McLendon room of the National Press Club, 529 14th St. NW, Washington, D.C 20045.
A dazzling West Virginian who was the first American woman to win the Nobel Prize for literature ( 1938), who also won a Pulitzer Prize in 1932,---Pearl S. Buck; is among the premier West Virginia women writers to be honored at 1:30 p.m. Tuesday, January 29 by the American Women Writers National Museum (AWWNM) in Washington, D.C.

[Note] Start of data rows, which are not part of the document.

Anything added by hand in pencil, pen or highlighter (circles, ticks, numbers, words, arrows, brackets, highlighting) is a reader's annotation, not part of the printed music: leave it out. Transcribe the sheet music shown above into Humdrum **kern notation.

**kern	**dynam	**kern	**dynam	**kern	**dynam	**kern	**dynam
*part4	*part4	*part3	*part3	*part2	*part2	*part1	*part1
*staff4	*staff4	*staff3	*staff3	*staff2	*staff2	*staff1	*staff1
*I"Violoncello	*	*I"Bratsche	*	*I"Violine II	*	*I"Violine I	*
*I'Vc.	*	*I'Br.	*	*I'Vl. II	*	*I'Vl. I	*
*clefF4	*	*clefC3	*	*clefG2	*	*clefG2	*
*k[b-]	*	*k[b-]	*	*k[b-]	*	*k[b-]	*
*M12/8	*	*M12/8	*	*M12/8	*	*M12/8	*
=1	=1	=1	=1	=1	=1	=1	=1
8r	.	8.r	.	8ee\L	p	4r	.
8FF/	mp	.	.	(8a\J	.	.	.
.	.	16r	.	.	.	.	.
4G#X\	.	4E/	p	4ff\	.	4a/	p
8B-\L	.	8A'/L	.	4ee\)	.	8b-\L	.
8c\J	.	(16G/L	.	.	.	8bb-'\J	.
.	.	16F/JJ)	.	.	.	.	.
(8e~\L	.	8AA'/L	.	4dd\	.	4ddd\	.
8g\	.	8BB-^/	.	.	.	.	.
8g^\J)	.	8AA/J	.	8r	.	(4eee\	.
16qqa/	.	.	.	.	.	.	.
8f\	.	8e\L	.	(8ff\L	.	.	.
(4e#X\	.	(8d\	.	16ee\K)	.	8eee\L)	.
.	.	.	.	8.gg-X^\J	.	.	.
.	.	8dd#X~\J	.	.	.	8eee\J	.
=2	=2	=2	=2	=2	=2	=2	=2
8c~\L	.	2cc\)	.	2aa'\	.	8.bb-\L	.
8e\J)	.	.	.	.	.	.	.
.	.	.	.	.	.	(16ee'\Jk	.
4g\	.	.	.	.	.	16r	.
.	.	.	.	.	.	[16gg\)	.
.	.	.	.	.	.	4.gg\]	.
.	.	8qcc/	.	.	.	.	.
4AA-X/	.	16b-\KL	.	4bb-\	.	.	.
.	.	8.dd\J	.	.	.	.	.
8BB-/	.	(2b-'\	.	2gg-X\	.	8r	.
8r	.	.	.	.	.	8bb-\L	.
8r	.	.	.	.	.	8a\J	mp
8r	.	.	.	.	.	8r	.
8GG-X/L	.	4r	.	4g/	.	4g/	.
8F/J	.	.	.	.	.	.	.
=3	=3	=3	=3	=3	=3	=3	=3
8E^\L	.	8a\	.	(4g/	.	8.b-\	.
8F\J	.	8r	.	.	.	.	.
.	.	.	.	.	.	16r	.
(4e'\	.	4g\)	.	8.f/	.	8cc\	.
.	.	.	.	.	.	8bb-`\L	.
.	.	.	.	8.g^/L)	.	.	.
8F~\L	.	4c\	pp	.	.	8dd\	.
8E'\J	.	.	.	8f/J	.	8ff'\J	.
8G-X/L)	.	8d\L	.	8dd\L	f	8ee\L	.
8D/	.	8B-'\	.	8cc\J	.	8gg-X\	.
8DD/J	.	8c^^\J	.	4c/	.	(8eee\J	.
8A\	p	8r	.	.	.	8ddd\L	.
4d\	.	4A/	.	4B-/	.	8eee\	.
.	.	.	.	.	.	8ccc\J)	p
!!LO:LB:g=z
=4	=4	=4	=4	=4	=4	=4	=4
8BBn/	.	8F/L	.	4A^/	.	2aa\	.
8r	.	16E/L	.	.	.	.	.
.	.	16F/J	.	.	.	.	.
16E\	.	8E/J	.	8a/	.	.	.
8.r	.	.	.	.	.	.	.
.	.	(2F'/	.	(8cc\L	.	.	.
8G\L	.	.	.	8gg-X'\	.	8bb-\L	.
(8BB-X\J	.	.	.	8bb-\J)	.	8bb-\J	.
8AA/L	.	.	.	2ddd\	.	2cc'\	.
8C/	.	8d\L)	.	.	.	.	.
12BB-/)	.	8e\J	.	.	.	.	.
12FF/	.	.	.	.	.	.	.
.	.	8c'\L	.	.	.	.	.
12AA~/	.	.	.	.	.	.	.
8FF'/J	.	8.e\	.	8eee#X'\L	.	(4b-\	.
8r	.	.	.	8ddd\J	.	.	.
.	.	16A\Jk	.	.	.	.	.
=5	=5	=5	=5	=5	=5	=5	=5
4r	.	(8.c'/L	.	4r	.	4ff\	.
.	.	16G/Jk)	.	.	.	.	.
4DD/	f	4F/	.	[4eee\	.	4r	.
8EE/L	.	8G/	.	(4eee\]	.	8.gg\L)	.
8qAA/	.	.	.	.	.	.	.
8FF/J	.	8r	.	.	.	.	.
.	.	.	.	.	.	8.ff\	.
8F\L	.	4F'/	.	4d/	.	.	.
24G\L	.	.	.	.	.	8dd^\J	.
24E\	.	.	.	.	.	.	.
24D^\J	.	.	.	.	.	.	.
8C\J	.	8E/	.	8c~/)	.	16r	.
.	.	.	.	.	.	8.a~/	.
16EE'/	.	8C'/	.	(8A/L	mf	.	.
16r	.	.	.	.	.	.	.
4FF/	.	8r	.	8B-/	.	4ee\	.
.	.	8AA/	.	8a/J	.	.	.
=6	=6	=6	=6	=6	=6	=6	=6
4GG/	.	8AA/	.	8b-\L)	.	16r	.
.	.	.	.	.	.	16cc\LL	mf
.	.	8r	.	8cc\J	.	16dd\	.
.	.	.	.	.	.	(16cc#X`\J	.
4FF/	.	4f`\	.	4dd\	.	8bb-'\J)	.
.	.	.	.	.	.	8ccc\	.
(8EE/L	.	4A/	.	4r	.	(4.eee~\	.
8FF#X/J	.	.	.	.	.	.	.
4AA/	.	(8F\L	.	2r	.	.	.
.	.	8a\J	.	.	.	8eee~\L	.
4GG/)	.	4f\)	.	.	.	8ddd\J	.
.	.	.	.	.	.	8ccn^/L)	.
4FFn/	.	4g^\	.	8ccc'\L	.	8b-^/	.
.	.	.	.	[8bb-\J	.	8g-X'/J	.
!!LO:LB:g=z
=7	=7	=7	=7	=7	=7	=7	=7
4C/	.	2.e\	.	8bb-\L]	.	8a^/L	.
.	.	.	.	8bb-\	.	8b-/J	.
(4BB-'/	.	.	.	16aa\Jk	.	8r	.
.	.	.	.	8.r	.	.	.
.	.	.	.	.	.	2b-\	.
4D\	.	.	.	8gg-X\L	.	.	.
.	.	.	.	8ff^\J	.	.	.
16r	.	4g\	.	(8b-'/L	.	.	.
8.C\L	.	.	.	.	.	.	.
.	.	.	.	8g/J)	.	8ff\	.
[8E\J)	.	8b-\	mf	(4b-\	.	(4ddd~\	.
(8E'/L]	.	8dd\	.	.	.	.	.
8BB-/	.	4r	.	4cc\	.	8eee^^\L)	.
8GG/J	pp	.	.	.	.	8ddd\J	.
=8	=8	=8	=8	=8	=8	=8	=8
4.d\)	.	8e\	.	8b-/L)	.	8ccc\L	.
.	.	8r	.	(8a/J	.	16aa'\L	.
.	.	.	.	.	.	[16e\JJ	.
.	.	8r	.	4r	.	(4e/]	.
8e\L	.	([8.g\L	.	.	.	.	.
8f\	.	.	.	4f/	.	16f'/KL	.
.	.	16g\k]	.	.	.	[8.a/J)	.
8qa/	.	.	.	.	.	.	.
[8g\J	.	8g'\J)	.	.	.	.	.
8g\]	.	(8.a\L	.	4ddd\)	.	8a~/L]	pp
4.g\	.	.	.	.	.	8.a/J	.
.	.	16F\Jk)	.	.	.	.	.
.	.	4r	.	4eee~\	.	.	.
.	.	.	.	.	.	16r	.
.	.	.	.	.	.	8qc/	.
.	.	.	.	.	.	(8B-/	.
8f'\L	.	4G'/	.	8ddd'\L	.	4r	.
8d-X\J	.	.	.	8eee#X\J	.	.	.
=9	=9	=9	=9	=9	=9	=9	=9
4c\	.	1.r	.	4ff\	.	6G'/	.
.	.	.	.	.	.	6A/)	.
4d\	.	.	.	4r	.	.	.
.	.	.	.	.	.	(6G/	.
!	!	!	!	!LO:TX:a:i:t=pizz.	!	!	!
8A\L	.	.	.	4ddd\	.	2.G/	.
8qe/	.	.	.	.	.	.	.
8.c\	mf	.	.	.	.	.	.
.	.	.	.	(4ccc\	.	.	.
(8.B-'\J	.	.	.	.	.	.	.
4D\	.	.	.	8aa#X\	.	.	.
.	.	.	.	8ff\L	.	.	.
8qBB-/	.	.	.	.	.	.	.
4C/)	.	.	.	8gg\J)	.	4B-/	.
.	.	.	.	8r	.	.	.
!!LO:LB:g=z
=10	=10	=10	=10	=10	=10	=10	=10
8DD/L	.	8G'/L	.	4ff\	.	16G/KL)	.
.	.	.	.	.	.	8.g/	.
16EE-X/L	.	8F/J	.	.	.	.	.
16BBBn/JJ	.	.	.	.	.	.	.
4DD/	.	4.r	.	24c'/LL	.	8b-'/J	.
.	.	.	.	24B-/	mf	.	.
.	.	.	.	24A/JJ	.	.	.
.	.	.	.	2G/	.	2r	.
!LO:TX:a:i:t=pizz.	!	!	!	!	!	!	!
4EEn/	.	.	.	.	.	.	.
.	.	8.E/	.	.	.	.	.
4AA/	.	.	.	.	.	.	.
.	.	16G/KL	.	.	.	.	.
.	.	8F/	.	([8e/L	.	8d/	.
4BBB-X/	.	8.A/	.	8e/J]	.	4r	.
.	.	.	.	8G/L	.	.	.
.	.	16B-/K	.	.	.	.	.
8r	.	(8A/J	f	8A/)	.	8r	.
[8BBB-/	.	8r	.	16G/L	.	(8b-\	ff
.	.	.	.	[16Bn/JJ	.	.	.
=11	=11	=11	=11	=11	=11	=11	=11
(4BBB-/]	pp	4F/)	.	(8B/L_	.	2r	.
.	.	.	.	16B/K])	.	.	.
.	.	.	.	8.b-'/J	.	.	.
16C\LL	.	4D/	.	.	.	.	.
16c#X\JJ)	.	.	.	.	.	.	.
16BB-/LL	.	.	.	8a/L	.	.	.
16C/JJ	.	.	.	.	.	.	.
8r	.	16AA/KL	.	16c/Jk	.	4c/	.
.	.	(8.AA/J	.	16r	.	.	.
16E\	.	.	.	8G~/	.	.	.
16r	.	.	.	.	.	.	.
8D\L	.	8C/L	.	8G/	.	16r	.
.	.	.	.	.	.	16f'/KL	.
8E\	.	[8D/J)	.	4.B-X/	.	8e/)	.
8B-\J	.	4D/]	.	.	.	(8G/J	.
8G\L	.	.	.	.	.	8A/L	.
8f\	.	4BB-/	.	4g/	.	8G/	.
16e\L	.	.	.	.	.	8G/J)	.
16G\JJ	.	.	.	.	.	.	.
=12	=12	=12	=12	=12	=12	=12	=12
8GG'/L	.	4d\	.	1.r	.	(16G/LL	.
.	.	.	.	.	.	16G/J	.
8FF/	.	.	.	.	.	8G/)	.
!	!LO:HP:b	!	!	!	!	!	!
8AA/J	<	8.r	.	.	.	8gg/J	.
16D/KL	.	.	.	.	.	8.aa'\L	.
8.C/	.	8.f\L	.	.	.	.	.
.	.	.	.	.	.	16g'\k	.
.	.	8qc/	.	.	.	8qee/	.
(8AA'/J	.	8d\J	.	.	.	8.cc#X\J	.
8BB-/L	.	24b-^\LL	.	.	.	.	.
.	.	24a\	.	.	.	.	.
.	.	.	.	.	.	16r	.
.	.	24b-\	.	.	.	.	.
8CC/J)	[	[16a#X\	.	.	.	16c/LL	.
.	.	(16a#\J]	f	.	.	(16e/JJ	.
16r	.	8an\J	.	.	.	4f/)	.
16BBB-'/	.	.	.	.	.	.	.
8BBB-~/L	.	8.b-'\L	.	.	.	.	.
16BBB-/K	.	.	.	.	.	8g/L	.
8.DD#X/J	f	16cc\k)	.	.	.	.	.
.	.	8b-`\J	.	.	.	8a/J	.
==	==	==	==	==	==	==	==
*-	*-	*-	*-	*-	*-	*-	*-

"West Virginia's former Poet Laureate, the late Irene McKinney, West Virginia Music Hall of Fame honoree Hazel Dickens, and American Book Award winner, novelist Denise Giardina will be showcased along with Pearl Buck," said Janice Law, AWWNM founder.
The celebration, jointly-hosted by West Virginia Center for the Book, West Virginia Library Commission, and West Virginia Humanities Council in Charleston, will be in the McLendon room of the National Press Club, 529 14th St. NW, 20045. It is part of AWWNM's 50-stae Project to monthly honor four premier women writers from each state.
"These brilliant women are only a few of the mega-talented American women literati with West Virginia ties", said Susan Hayden, director of the WVa Center for the Book, an affiliate of the CFB in the Library of Congress.
A poster featuring women writers from West Virginia, Wisconsin, Wyoming and Washington state, will be featured during January, remaining permanently on the AWWNM website, as part of AWWNM's 50-state Project to monthly honor in D.C., top-tier women writers from four states.
The AWWNM 50-state event will be held following AWWNM's January 29 noon-1:15 panel of Latina Poets.
All AWWM programs are free and open to the public.